* Exercise instructions:
Please reproduce the full set of data below exactly.

[Data to examine — start]

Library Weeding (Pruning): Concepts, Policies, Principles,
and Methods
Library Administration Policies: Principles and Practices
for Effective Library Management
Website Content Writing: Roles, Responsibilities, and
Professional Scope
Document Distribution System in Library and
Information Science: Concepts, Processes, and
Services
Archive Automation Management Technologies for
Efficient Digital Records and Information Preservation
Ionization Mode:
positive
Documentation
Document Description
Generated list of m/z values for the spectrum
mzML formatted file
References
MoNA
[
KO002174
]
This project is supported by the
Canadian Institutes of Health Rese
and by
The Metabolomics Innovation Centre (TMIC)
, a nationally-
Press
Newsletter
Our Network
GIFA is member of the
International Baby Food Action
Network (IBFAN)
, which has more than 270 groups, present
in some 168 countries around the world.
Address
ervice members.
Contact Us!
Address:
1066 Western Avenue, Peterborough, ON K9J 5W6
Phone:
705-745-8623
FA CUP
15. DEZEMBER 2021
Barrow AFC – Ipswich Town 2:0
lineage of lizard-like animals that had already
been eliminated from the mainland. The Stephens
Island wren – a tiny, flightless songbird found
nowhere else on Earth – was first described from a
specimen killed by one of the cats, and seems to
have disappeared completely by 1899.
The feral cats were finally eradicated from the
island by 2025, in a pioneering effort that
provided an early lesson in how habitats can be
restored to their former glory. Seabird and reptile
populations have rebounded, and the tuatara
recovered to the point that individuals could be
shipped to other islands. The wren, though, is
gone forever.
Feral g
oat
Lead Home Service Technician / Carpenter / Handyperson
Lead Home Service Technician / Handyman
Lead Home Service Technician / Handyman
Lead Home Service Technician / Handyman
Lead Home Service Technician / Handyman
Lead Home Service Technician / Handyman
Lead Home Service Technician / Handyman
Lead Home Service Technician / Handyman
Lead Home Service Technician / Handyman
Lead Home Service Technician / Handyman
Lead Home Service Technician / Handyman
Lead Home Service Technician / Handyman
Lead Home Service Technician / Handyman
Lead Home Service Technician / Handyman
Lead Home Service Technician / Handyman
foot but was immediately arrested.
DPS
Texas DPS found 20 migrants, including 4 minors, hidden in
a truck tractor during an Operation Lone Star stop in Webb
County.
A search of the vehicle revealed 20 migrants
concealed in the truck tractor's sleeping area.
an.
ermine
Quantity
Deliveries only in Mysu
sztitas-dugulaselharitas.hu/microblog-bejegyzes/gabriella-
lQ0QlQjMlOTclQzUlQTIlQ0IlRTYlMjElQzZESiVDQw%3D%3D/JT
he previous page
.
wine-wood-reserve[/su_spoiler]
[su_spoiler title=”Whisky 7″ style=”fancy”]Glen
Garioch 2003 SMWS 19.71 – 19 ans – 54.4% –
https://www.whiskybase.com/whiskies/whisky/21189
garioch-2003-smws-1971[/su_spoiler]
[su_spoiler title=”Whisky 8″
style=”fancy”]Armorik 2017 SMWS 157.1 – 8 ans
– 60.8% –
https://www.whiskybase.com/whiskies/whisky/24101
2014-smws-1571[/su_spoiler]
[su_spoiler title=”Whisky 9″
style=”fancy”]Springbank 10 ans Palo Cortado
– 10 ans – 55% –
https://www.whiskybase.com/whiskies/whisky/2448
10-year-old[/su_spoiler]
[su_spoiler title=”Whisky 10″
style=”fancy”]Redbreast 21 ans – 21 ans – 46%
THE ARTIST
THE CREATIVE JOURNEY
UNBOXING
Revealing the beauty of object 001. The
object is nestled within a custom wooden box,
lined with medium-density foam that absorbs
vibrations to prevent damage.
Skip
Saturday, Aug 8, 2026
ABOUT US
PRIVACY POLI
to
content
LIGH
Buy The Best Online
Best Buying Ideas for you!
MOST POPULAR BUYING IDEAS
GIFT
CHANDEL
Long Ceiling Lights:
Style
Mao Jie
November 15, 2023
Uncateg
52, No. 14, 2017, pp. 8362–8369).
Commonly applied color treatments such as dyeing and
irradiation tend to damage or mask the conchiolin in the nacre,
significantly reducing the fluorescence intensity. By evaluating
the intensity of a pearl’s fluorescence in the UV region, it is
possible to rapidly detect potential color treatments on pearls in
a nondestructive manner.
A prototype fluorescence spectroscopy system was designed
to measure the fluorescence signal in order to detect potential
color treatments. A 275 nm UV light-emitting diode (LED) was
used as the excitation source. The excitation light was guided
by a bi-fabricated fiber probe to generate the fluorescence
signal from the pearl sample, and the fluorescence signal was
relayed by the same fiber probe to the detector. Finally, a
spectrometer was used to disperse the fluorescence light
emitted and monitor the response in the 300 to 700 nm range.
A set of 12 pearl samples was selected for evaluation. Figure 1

[Data to examine — finish]

* Problem solution:
Library Weeding (Pruning): Concepts, Policies, Principles,
and Methods
Library Administration Policies: Principles and Practices
for Effective Library Management
Website Content Writing: Roles, Responsibilities, and
Professional Scope
Document Distribution System in Library and
Information Science: Concepts, Processes, and
Services
Archive Automation Management Technologies for
Efficient Digital Records and Information Preservation
Ionization Mode:
positive
Documentation
Document Description
Generated list of m/z values for the spectrum
mzML formatted file
References
MoNA
[
KO002174
]
This project is supported by the
Canadian Institutes of Health Rese
and by
The Metabolomics Innovation Centre (TMIC)
, a nationally-
Press
Newsletter
Our Network
GIFA is member of the
International Baby Food Action
Network (IBFAN)
, which has more than 270 groups, present
in some 168 countries around the world.
Address
ervice members.
Contact Us!
Address:
1066 Western Avenue, Peterborough, ON K9J 5W6
Phone:
705-745-8623
FA CUP
15. DEZEMBER 2021
Barrow AFC – Ipswich Town 2:0
lineage of lizard-like animals that had already
been eliminated from the mainland. The Stephens
Island wren – a tiny, flightless songbird found
nowhere else on Earth – was first described from a
specimen killed by one of the cats, and seems to
have disappeared completely by 1899.
The feral cats were finally eradicated from the
island by 2025, in a pioneering effort that
provided an early lesson in how habitats can be
restored to their former glory. Seabird and reptile
populations have rebounded, and the tuatara
recovered to the point that individuals could be
shipped to other islands. The wren, though, is
gone forever.
Feral g
oat
Lead Home Service Technician / Carpenter / Handyperson
Lead Home Service Technician / Handyman
Lead Home Service Technician / Handyman
Lead Home Service Technician / Handyman
Lead Home Service Technician / Handyman
Lead Home Service Technician / Handyman
Lead Home Service Technician / Handyman
Lead Home Service Technician / Handyman
Lead Home Service Technician / Handyman
Lead Home Service Technician / Handyman
Lead Home Service Technician / Handyman
Lead Home Service Technician / Handyman
Lead Home Service Technician / Handyman
Lead Home Service Technician / Handyman
Lead Home Service Technician / Handyman
foot but was immediately arrested.
DPS
Texas DPS found 20 migrants, including 4 minors, hidden in
a truck tractor during an Operation Lone Star stop in Webb
County.
A search of the vehicle revealed 20 migrants
concealed in the truck tractor's sleeping area.
an.
ermine
Quantity
Deliveries only in Mysu
sztitas-dugulaselharitas.hu/microblog-bejegyzes/gabriella-
lQ0QlQjMlOTclQzUlQTIlQ0IlRTYlMjElQzZESiVDQw%3D%3D/JT
he previous page
.
wine-wood-reserve[/su_spoiler]
[su_spoiler title=”Whisky 7″ style=”fancy”]Glen
Garioch 2003 SMWS 19.71 – 19 ans – 54.4% –
https://www.whiskybase.com/whiskies/whisky/21189
garioch-2003-smws-1971[/su_spoiler]
[su_spoiler title=”Whisky 8″
style=”fancy”]Armorik 2017 SMWS 157.1 – 8 ans
– 60.8% –
https://www.whiskybase.com/whiskies/whisky/24101
2014-smws-1571[/su_spoiler]
[su_spoiler title=”Whisky 9″
style=”fancy”]Springbank 10 ans Palo Cortado
– 10 ans – 55% –
https://www.whiskybase.com/whiskies/whisky/2448
10-year-old[/su_spoiler]
[su_spoiler title=”Whisky 10″
style=”fancy”]Redbreast 21 ans – 21 ans – 46%
THE ARTIST
THE CREATIVE JOURNEY
UNBOXING
Revealing the beauty of object 001. The
object is nestled within a custom wooden box,
lined with medium-density foam that absorbs
vibrations to prevent damage.
Skip
Saturday, Aug 8, 2026
ABOUT US
PRIVACY POLI
to
content
LIGH
Buy The Best Online
Best Buying Ideas for you!
MOST POPULAR BUYING IDEAS
GIFT
CHANDEL
Long Ceiling Lights:
Style
Mao Jie
November 15, 2023
Uncateg
52, No. 14, 2017, pp. 8362–8369).
Commonly applied color treatments such as dyeing and
irradiation tend to damage or mask the conchiolin in the nacre,
significantly reducing the fluorescence intensity. By evaluating
the intensity of a pearl’s fluorescence in the UV region, it is
possible to rapidly detect potential color treatments on pearls in
a nondestructive manner.
A prototype fluorescence spectroscopy system was designed
to measure the fluorescence signal in order to detect potential
color treatments. A 275 nm UV light-emitting diode (LED) was
used as the excitation source. The excitation light was guided
by a bi-fabricated fiber probe to generate the fluorescence
signal from the pearl sample, and the fluorescence signal was
relayed by the same fiber probe to the detector. Finally, a
spectrometer was used to disperse the fluorescence light
emitted and monitor the response in the 300 to 700 nm range.
A set of 12 pearl samples was selected for evaluation. Figure 1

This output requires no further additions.